Pusat Pelaporan Analisis dan Transaksi Keuangan (PPATK) menemukan banyak transaksi keuangan mencurigakan sejak 2014. Terhitung sejak Januari 2014 hingga Mei 2017, PPATK mencatat ada 1.393 hasil analisis transaksi mencurigakan.
Bila dirinci dari 1.393 hasil analisis itu, sebanyak 595 hasil analisis telah diserahkan ke kepolisian, 294 hasil analisis diserahkan ke Komisi Pemberantasan Korupsi (KPK), 268 hasil analisis dilaporkan ke kejaksaan, 200 hasil analisis diserahkan ke Direktorat Jenderal Pajak, 20 hasil analisis diserahkan ke Badan Narkotika Nasional (BNN), dan 16 hasil analisis diserahkan ke Direktorat Jenderal Bea dan Cukai (DJBC).
Transaksi mencurigakan yang ditemukan antara lain terkait oknum penegak hukum, rektor, dokter dan kepala daerah. Bahkan baru-baru ini, PPATK menemukan transaksi mencurigakan Rp9 miliar secara tunai dan Rp3 miliar lewat transfer oleh seorang calon rektor.
"Dia incumbent dan masuk jadi calon rektor lagi," kata Kepala PPATK Kiagus Ahmad Badaruddin, akhir pekan lalu.
Kiagus Ahmad mengatakan, PPATK juga menemukan transaksi mencurigakan Rp26 miliar ke penegak hukum seperti jaksa, polisi, pengadilan. Transaksi itu melibatkan 43 orang dan empat perusahaan.

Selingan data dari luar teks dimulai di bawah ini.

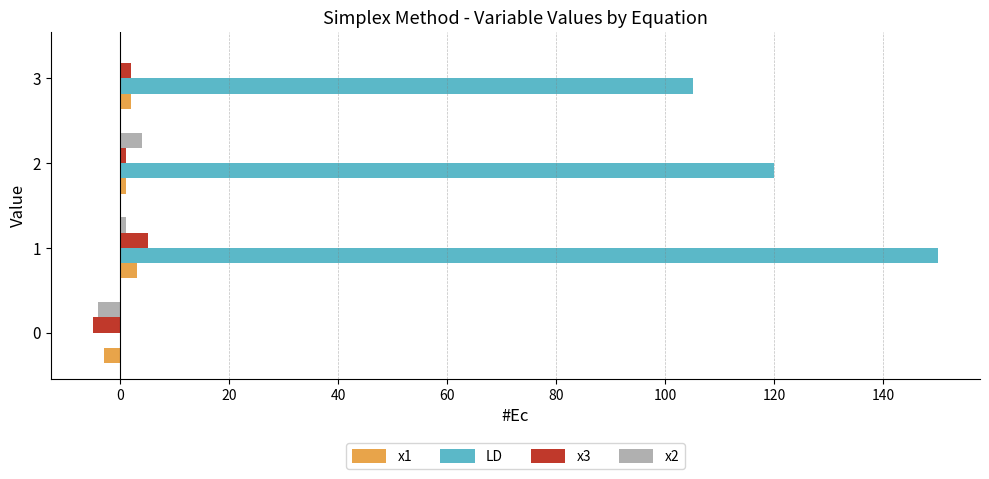

How many values in LD are above zero?

3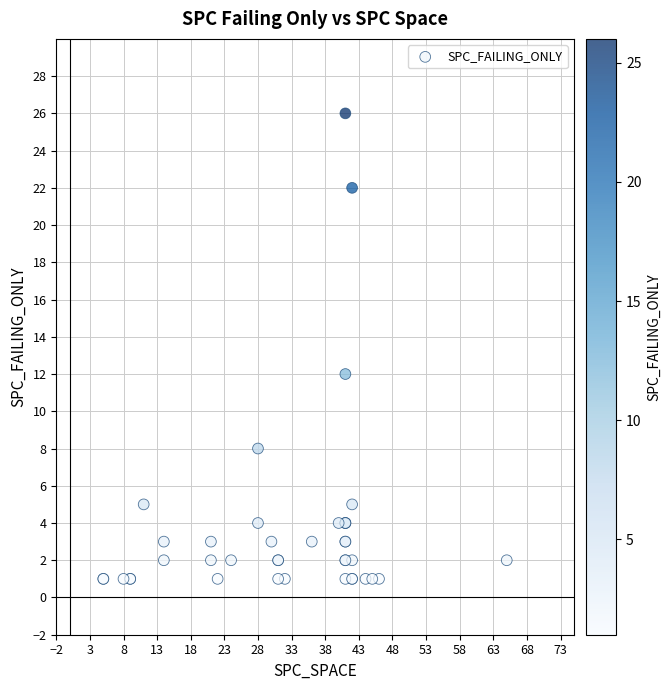

What Y value in the scatter plot is closest to 13?

12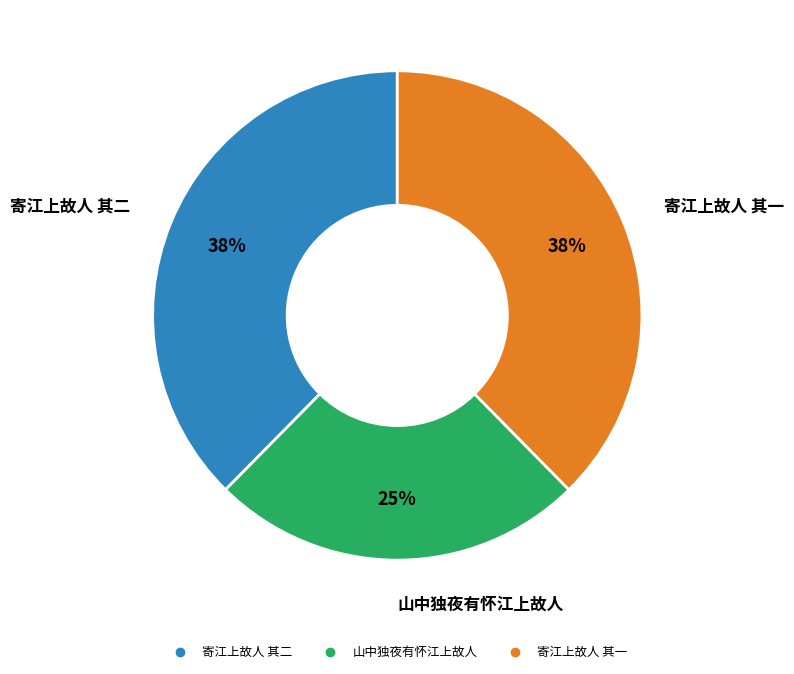

What percentage is the 山中独夜有怀江上故人 slice, to the nearest percent?

25%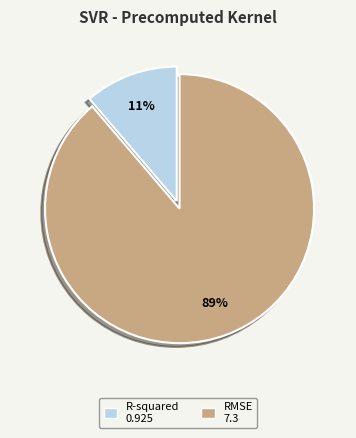

Between RMSE and R-squared, which is larger?

RMSE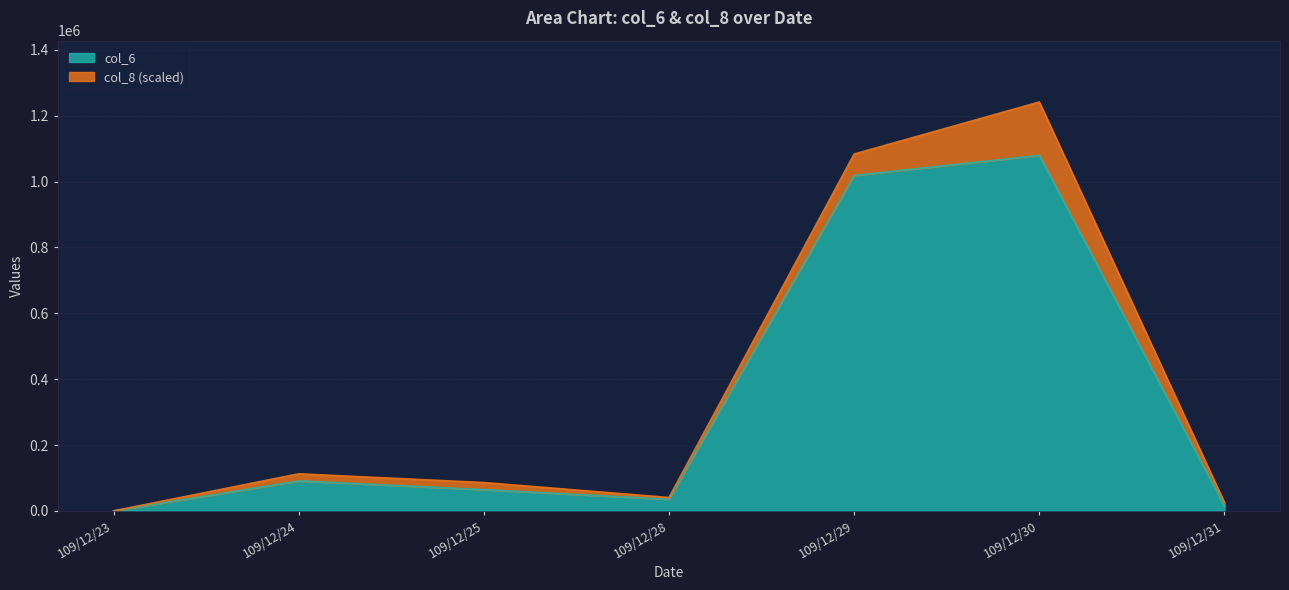

True or false: there are more than 0 points higher than both neighbors.

True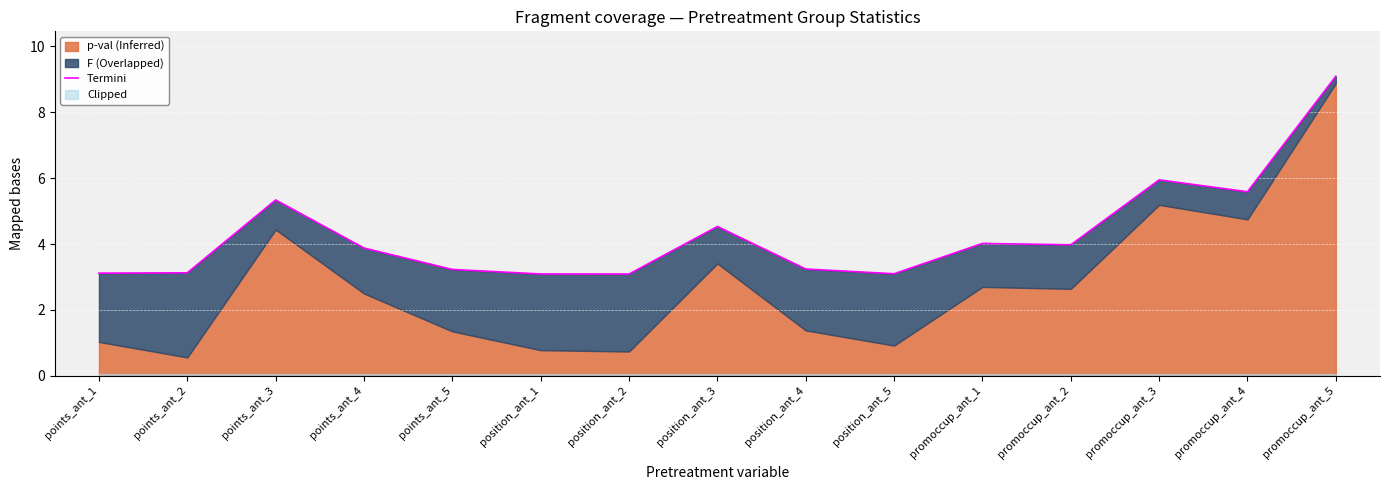

Rank the categories by value from highest to lowest.

promoccup_ant_5, promoccup_ant_3, promoccup_ant_4, points_ant_3, position_ant_3, promoccup_ant_1, promoccup_ant_2, points_ant_4, position_ant_4, points_ant_5, points_ant_2, points_ant_1, position_ant_5, position_ant_1, position_ant_2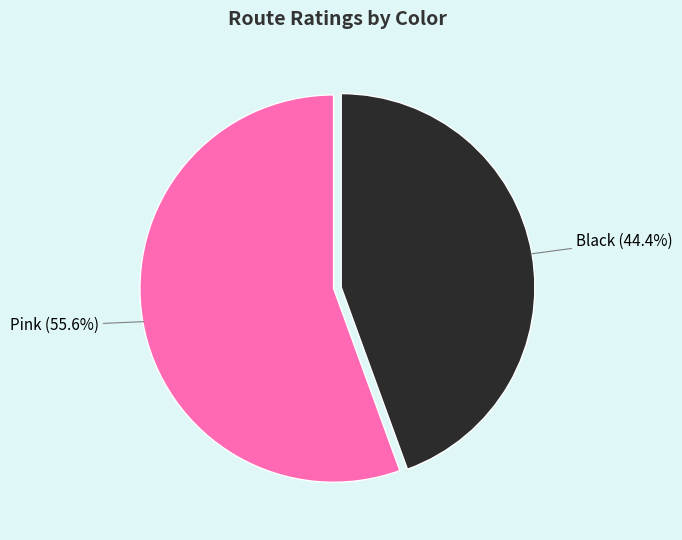

Is there a majority slice in this chart?

Yes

Aliran transaksi mencurigakan ini berasal dari tersangka ke penegak hukum yang dialirkan dengan beberapa cara. Antara lain uang tunai untuk memutus jejak transaksi atau lewat orang ketiga seperti kerabat atau pihak terafiliasi untuk penampungan dana.
“Dari 1.393 hasil analisis sejak tahun 2014-Mei 2017 yang sudah diserahkan ke penegak hukum, kini sudah ada 1.007 hasil analisis yang ditindaklanjuti,” kata Kiagus.
Terkait temuan transaksi mencurigakan berkaitan dengan pemilihan calon rektor, Menteri Riset dan Pendidikan Tinggi M Natsir mengatakan, temuan ini merupakan hasil kerja sama kementeriannya dengan PPATK. "Agar pemilihan rektor lebih baik saya melibatkan PPATK, KPK dan Ombudsman," kata M Natsir.